Gezamenlijke voorouders
Doordat de genen die verantwoordelijk zijn voor het zwakke zaad niet zijn onderworpen aan natuurlijke selectie en dus nog bestaan, konden de onderzoekers ze goed bestuderen. Ze hoopten daarmee meer te weten te komen over verminderde vruchtbaarheid bij menselijke mannen. Gorilla’s delen immers meer dan 98% van hun DNA met mensen. Het is daarom niet gek om te denken dat de genetica achter hun bijzondere geslachtsorganen en sperma overeenkomsten heeft met dat van onvruchtbare mannen. “Het gorillagenoom fungeert in wezen dus als een methode om kandidaatgenen te vinden voor de menselijke mannelijke vruchtbaarheid”, aldus hoofdonderzoeker Vincent Lynch. “Die genen konden we voorheen niet identificeren.”
Welke genen
Dat is nuttig, omdat ongeveer 5% tot 7% van de koppels wereldwijd te maken heeft met onvruchtbaarheid, en we nog niet goed begrijpen welke genen daar verantwoordelijk voor zijn. Dat heeft er allereerst mee te maken dat de mens ongeveer 22.000 genen heeft. Daarnaast heeft iedere persoon meerdere mutaties en verschillen, en zijn er regelmatig meerdere genen betrokken bij een proces. Zelfs als je dus duidelijke mutaties vindt in het genoom van iemand die onvruchtbaar is, is het moeilijk om vast te stellen of precies die het voortplantingsvermogen beïnvloeden. “In plaats van naar alle genen van een man te kijken voor zeldzame mutaties, kun je dus ook specifiek naar die genen kijken waarvan de gorilla-tegenhangers een abnormale spermabiologie veroorzaken”, aldus onderzoeker Jacob Bowman.
Genen vergelijken
En dat is dus precies wat de onderzoekers deden. Ze bekeken een dataset van meer dan 13.000 genen van 261 zoogdieren. Van deze genen bleek spelen 109 een rol in de voortplanting van gorilla’s, zo bleek na analyse. “We konden daarna naar diezelfde genen bij onvruchtbare mannen kijken en kijken of zij ook deze mutaties hebben”, aldus Lynch. Dat vergeleken ze middels een genetische database van ruim tweeduizend onvruchtbare mannen die variërend onvruchtbaar waren van een laag aantal zaadcellen tot helemaal geen spermaproductie. Daaruit bleek dat de genen die verminderde vruchtbaarheid bij gorilla’s veroorzaken, inderdaad geassocieerd lijken met menselijke mannelijke onvruchtbaarheid.

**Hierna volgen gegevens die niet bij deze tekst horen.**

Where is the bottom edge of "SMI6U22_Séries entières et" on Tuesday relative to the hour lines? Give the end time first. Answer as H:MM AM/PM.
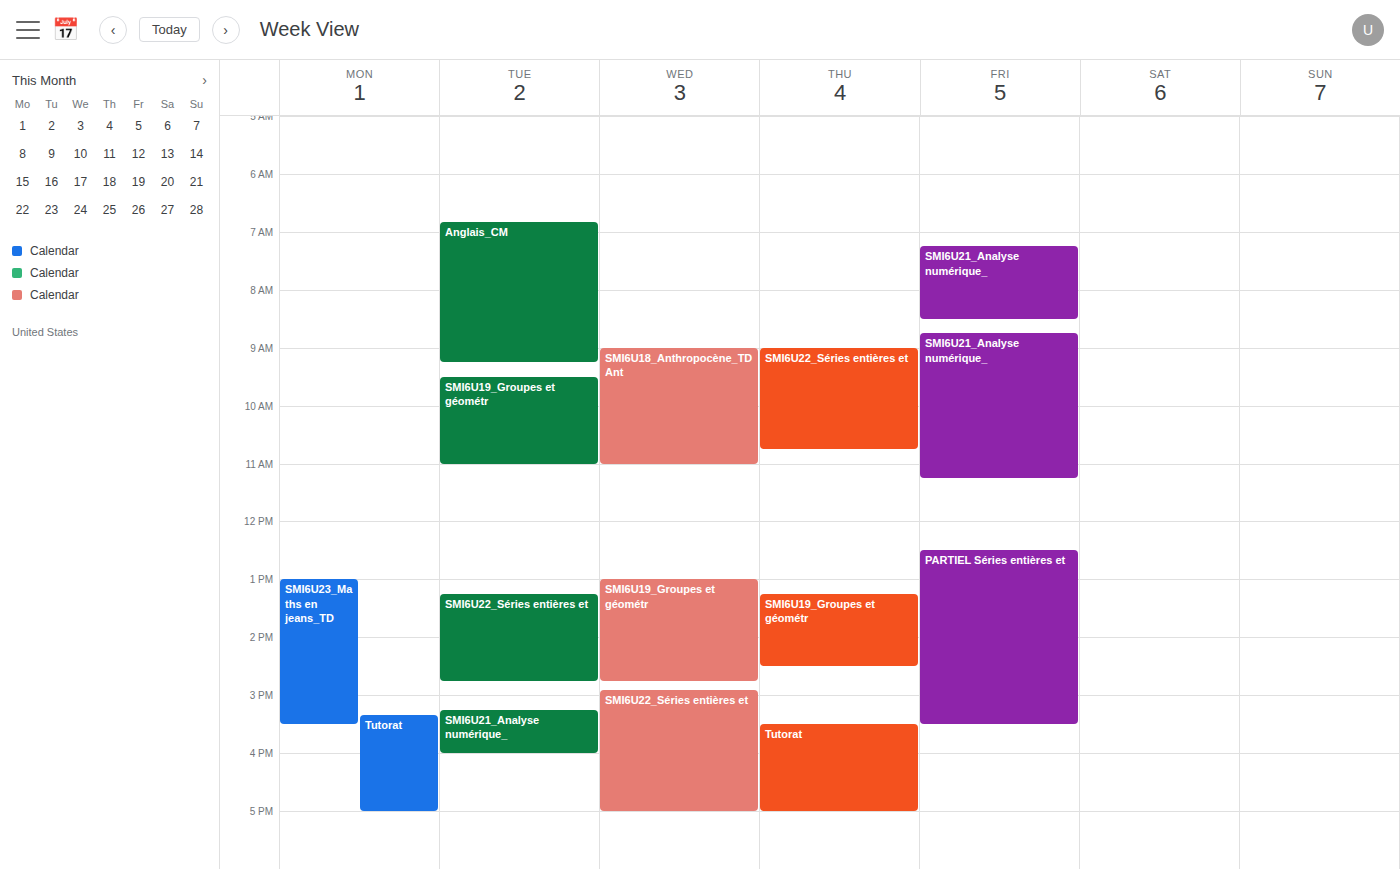
2:45 PM -- neither: three quarters of the way from the 2 PM line to the 3 PM line.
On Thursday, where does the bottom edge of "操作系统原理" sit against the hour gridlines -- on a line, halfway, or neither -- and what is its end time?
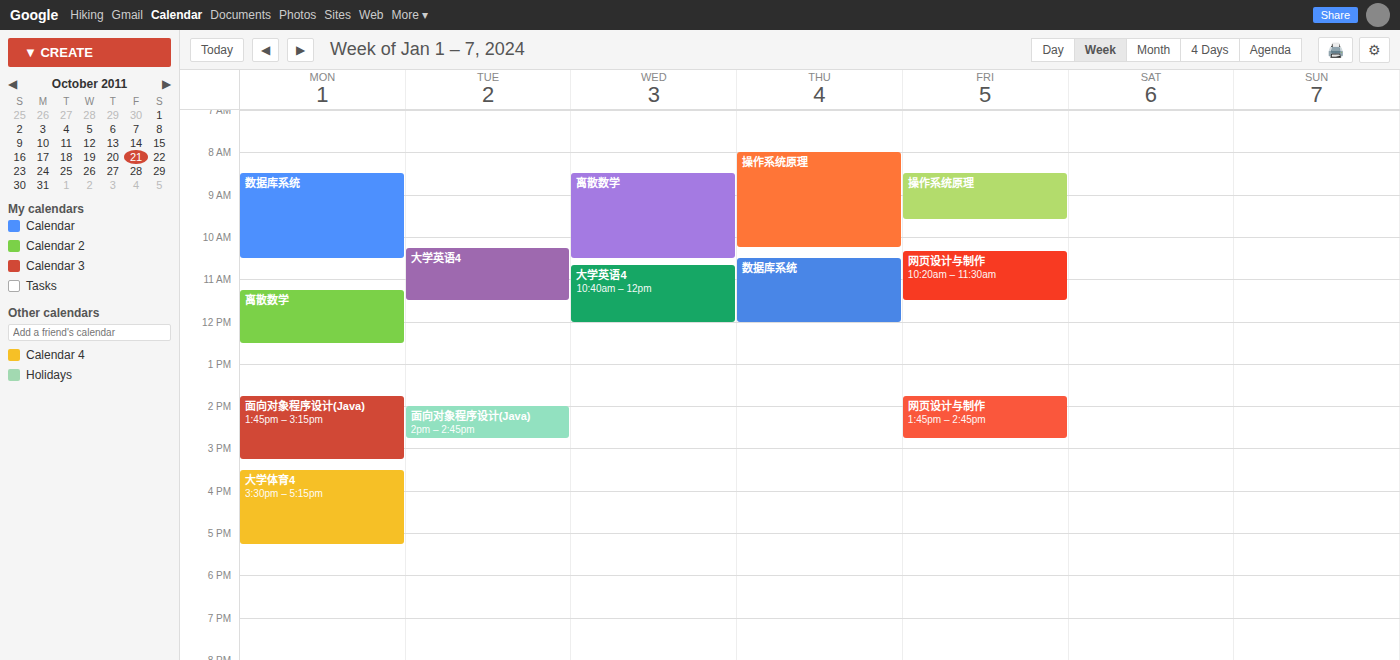
10:15 -- neither: a quarter of the way from the 10:00 line to the 11:00 line.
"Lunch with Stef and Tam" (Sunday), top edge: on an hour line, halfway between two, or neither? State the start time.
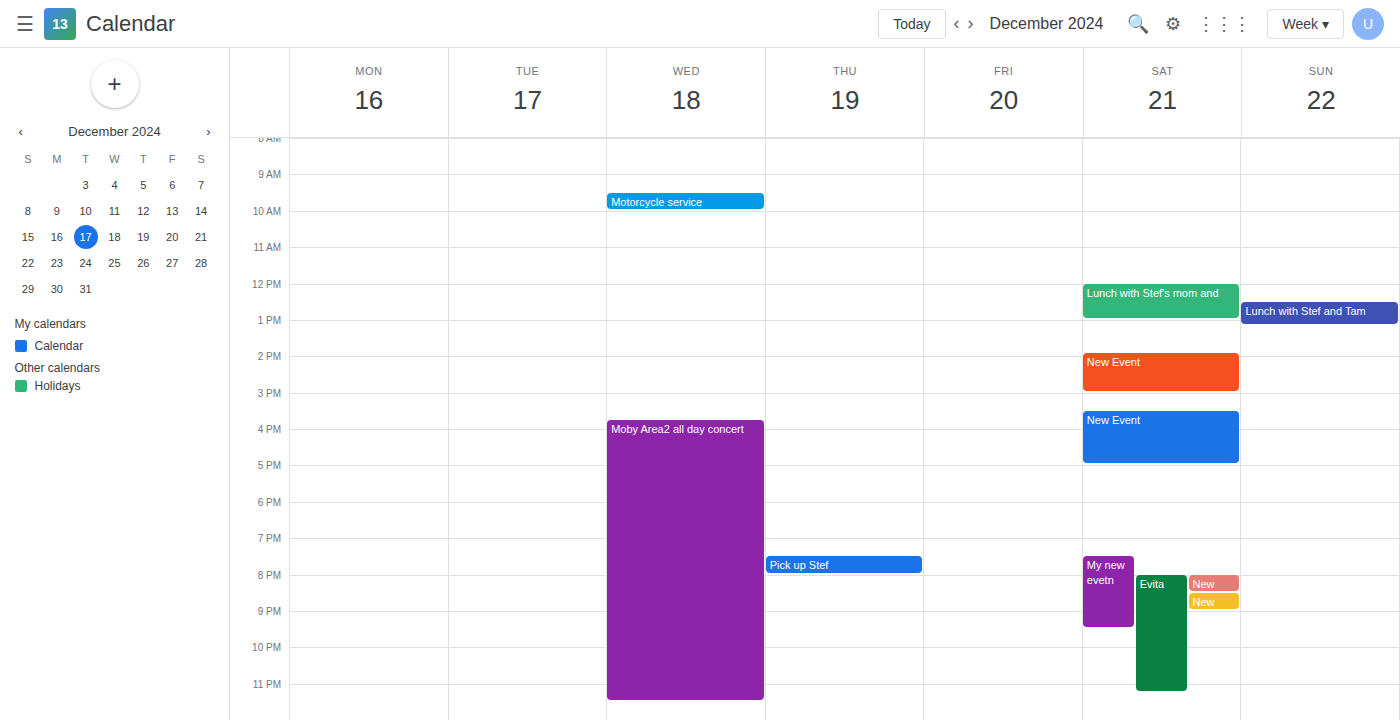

Dat betekent helaas niet dat er direct een oplossing voor onvruchtbaarheid is gevonden. Toch is de ontdekking goed nieuws, meent Lynch. “Nog maar een paar jaar geleden waren er niet genoeg genomen en rekenkracht om dit soort onderzoeken uit te voeren. Naarmate de wetenschap meer genetische gegevens verzamelt, zullen we nog beter begrijpen waarom onvruchtbaarheid optreedt.”